The Reserve Bank of Australia and economists have revealed the grim reality facing many struggling homeowners, with loan repayments likely set to further rise.

According to minutes from RBA’s November meeting released last week, the increase in interest rates so far would potentially result in more increases in housing mortgage rates, including the effect of fixed interest rate loans rolling off over time.

Australia’s central bank said: “Given the cumulative increase in interest rates prior to the November meeting, scheduled housing mortgage payments as a share of household income were expected to increase to levels not seen since around 2010,” ABC reported.

“Payments into offset and redraw accounts were still high, but somewhat less over 2022 than the preceding year,” the RBA said. “Housing loan commitments had declined further for both owner-occupiers and investors, reflecting the effect of monetary policy on housing lending.”
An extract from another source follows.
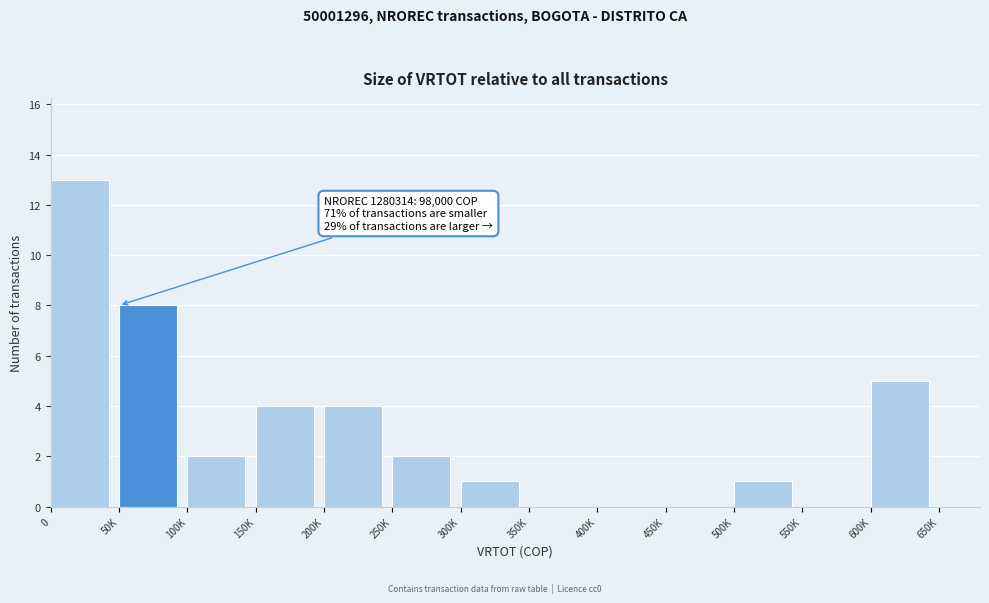

Reading right to left, transcribe all the data shown in this chart.

600K=5	550K=0	500K=1	450K=0	400K=0	350K=0	300K=1	250K=2	200K=4	150K=4	100K=2	50K=8	0=13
Australia’s unemployment fell back to a 48-year low of 3.4% in October. Gareth Aird, head of Australian economics at Commonwealth bank, said the news was a “rubber stamp” for the RBA to lift interest rates by 25 basis points at its December meeting, reported.

“We believe the RBA are very aware of the risk of over-tightening and inadvertently engineering a hard landing,” Aird said. “We expect the labour market data to loosen over coming months as the lagged impact of hikes slows demand and the continual lift in foreign arrivals adds to labour supply.”

Raising the OCR for the eighth consecutive month in December by 0.25% would take interest rates to 3.1%, with markets pricing in a peak cash rate of about 3.75% by mid-2023, according to Australian Securities Exchange cash rate futures.

Following the latest hike, a variable-rate borrower with a $500,000 mortgage will pay an additional $760 per month — and could hit more than $1,000 if more hikes happen, RateCity said.

In its twice-yearly financial stability review released last month, the RBA acknowledged that inflation and rising interest rates would make it difficult for some Australians to repay their debts.

The RBA said a small group of borrowers would likely fail to pay their debt due to low savings and high levels of debt, reported.

“Financial stress could be more widespread if economic activity turns out to be much weaker than expected,” the central bank said. “Higher interest rates will increase borrowers’ debt payments. Despite a strong labour market, income growth has not kept up with inflation in Australia, leaving households with less capacity to service their debts.”